Na comunidade quilombola do Alto do Tororó, em São Tomé de Paripe, Subúrbio Ferroviário de Salvador (BA), ancestralidade, cultura e resistência são reafirmadas com muita alegria em mais uma edição da Festa das Marisqueiras e Pescadores. Com mais de 40 anos de tradição, a festa foi resgatada nos últimos anos e, desde 2018, já contou com três edições. A mais recente, realizada no último sábado (28), reuniu dezenas de pessoas com roda de samba, capoeira, bumba meu boi, feira de artesanato e diversas outras atividades numa festa que vai além da celebração — é também o manifesto de uma comunidade que luta pela titulação definitiva do seu território.
“É uma prova de resistência, é um ato político e não se trata só de festa. A gente também usa nossa cultura pra chamar atenção das autoridades para que venham nos ver, nos enxergar. Também pra economia local é muito importante, já que o mangue já não tem mais nada para se tirar, por conta do racismo ambiental“, ressalta Fátima Lima, liderança quilombola do Alto do Tororó.

A programação contou com mesas de debate com representantes do poder público, da comunidade e organizações parceiras, comercialização de produtos artesanais e da agricultura familiar, além de exibição de filme, mostra fotográfica, corrida de canoas e diversas apresentações culturais. A liderança quilombola Bárbara Maré, integrante do Grupo das Matriarcas do Samba, destaca a importância da arte para o território e o papel do samba como elemento de fortalecimento da memória viva.
“Eu acredito no samba como ferramenta de aquilombamento e de auto reconhecimento da população quilombola. Pra mim, é também um ato político. O samba nos movimenta e a nossa ancestralidade nos guia”, ressalta.
Demarcação do território
Forjado pelas mãos de pescadores e marisqueiras descendentes de povos africanos escravizados e indígenas Tupinambás, o Alto do Tororó é reconhecido como comunidade remanescente de quilombo pela Fundação Cultural Palmares desde 2010. Ao longo desses 15 anos, a comunidade aguarda a titulação definitiva de seu território enquanto enfrenta diversos desafios, como a pressão de empreendimentos privados e a presença da Base Naval de Aratu, que restringe o acesso das famílias ao mar — fonte histórica de sustento e identidade cultural.

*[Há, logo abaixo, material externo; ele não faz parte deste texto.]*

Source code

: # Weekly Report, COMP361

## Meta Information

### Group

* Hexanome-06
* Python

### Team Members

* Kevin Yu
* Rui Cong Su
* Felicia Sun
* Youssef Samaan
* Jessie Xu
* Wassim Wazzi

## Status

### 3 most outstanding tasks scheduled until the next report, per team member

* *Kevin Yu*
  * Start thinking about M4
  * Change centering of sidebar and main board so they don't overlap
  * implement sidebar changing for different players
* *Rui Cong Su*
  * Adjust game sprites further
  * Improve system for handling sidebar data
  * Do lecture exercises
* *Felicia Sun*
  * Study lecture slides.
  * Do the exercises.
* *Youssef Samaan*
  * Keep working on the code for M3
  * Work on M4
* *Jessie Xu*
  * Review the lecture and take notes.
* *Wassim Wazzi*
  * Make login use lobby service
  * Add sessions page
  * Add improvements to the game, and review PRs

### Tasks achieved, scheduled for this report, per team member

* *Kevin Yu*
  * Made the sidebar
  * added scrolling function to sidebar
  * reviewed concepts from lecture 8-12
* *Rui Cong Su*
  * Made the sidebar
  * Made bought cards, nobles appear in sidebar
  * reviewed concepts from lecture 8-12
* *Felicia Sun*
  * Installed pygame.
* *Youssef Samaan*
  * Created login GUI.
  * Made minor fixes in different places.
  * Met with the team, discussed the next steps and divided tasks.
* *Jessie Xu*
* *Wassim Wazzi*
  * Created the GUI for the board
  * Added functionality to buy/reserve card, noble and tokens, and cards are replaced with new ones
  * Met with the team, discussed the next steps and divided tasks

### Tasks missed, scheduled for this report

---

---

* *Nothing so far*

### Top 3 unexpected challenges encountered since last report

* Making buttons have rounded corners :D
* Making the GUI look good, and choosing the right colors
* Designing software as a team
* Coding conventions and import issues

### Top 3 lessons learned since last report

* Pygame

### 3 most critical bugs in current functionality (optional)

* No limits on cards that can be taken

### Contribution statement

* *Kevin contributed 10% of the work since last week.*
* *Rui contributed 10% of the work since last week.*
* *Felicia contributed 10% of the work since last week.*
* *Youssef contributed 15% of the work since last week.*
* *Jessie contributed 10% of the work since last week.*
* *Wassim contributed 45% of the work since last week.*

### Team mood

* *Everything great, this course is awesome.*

João Paulo Diogo, da Assessoria Cirandas, coletivo que contribuiu com a organização da Festa em parceria com o grupo Tempero do Quilombo, elenca alguns dos principais desafios atuais da comunidade. “A destruição do manguezal, que representa um impacto significativo na sua segurança alimentar e geração de renda; os dejetos de soja que caem no mangue, apodrecem e comprometem a saúde do manguezal, causando a morte desse ambiente tão estratégico para a biodiversidade marinha; e um processo de sitiamento da Marinha do Brasil, onde a comunidade não tem condição de usufruir da totalidade do seu território”, explica Diogo.

Para Fátima Lima, a titulação do Quilombo do Tororó é central para a comunidade voltar a ter direito ao seu próprio território. “A gente espera ansiosamente pela titulação, que é pra garantir que a gente tenha direito a plantar novamente, a ter acesso livre a nossa mata. Porque a Marinha, quando chegou, já nos encontrou aqui. Aqui nós vivíamos da pesca, da mariscagem, da agricultura“, resgata.
O reconhecimento oficial e definitivo do quilombo significa a possibilidade de o território seguir vivo para os seus descendentes.
“Demarcar o quilombo do Alto do Tororó é garantir que haja a preservação da memória negra na cidade, assim como deste espaço que se configura singular por ser uma comunidade tradicional quilombola, pesqueira, de terreiro e extrativista. Manter seu território vivo é garantir que essa comunidade consiga perseverar, garantindo seus modos de vida pra futura geração”, ressalta João Paulo Diogo.